Excesso de nitrogênio e desequilíbrio potássio-nitrogênio na cor das flores
Uma adição de nitrogênio muito generosa estimula o crescimento vegetativo em detrimento da floração colorida. O excesso de nitrogênio faz a planta produzir mais clorofila em todos os seus tecidos, incluindo as sépalas. O esverdeamento torna-se então homogêneo em toda a inflorescência, ao contrário do esverdeamento de senescência que progride da base para a ponta.
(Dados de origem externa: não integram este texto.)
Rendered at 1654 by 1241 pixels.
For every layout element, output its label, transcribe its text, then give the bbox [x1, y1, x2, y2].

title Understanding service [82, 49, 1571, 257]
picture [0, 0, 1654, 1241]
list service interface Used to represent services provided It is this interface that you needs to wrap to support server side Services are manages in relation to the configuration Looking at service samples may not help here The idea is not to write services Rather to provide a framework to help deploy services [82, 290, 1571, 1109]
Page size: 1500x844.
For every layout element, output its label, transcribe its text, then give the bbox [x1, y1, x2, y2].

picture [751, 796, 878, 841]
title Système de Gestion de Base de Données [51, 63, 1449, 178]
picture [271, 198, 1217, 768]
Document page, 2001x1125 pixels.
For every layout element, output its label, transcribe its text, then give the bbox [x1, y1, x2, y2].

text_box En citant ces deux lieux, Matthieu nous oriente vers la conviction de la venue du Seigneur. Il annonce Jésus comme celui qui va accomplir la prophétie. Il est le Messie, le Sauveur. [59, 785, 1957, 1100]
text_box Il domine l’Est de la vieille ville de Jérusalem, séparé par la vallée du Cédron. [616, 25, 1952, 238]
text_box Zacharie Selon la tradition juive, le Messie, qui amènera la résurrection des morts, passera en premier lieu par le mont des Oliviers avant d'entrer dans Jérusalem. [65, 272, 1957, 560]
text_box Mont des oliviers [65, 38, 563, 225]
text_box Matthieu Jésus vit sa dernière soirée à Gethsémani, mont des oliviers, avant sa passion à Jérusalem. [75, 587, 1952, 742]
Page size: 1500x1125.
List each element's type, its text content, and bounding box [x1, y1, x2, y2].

Esse desequilíbrio é frequentemente encontrado quando se utiliza um fertilizante universal do tipo NPK 20-10-10 ou quando um gramado fertilizado está adjacente às massas de hortênsias. O nitrogênio migra por escoamento para as raízes superficiais do arbusto.
Fertilização adequada para hortênsias brancas
- Passar para um fertilizante pobre em nitrogênio e rico em potássio (tipo NPK 6-8-15 ou fertilizante “floração”) assim que o brotamento começar
- Eliminar qualquer fertilização nitrogenada após junho para não reiniciar a vegetação em detrimento da cor das sépalas
- Adicionar sulfato de potássio no final da primavera, que reforça a intensidade da cor branca e a durabilidade das sépalas
- Compostar na superfície em vez de enterrar esterco fresco, que é muito rico em nitrogênio amoniacal
Um hortênsia branco que esverdeia em plena floração envia um sinal claro: muito calor, muito calcário ou muito nitrogênio. Identificar o fator dominante permite agir com precisão em vez de multiplicar as correções. Em cultivares paniculata, o esverdeamento tardio seguido de um rosamento continua a ser um comportamento normal que seria contraproducente combater.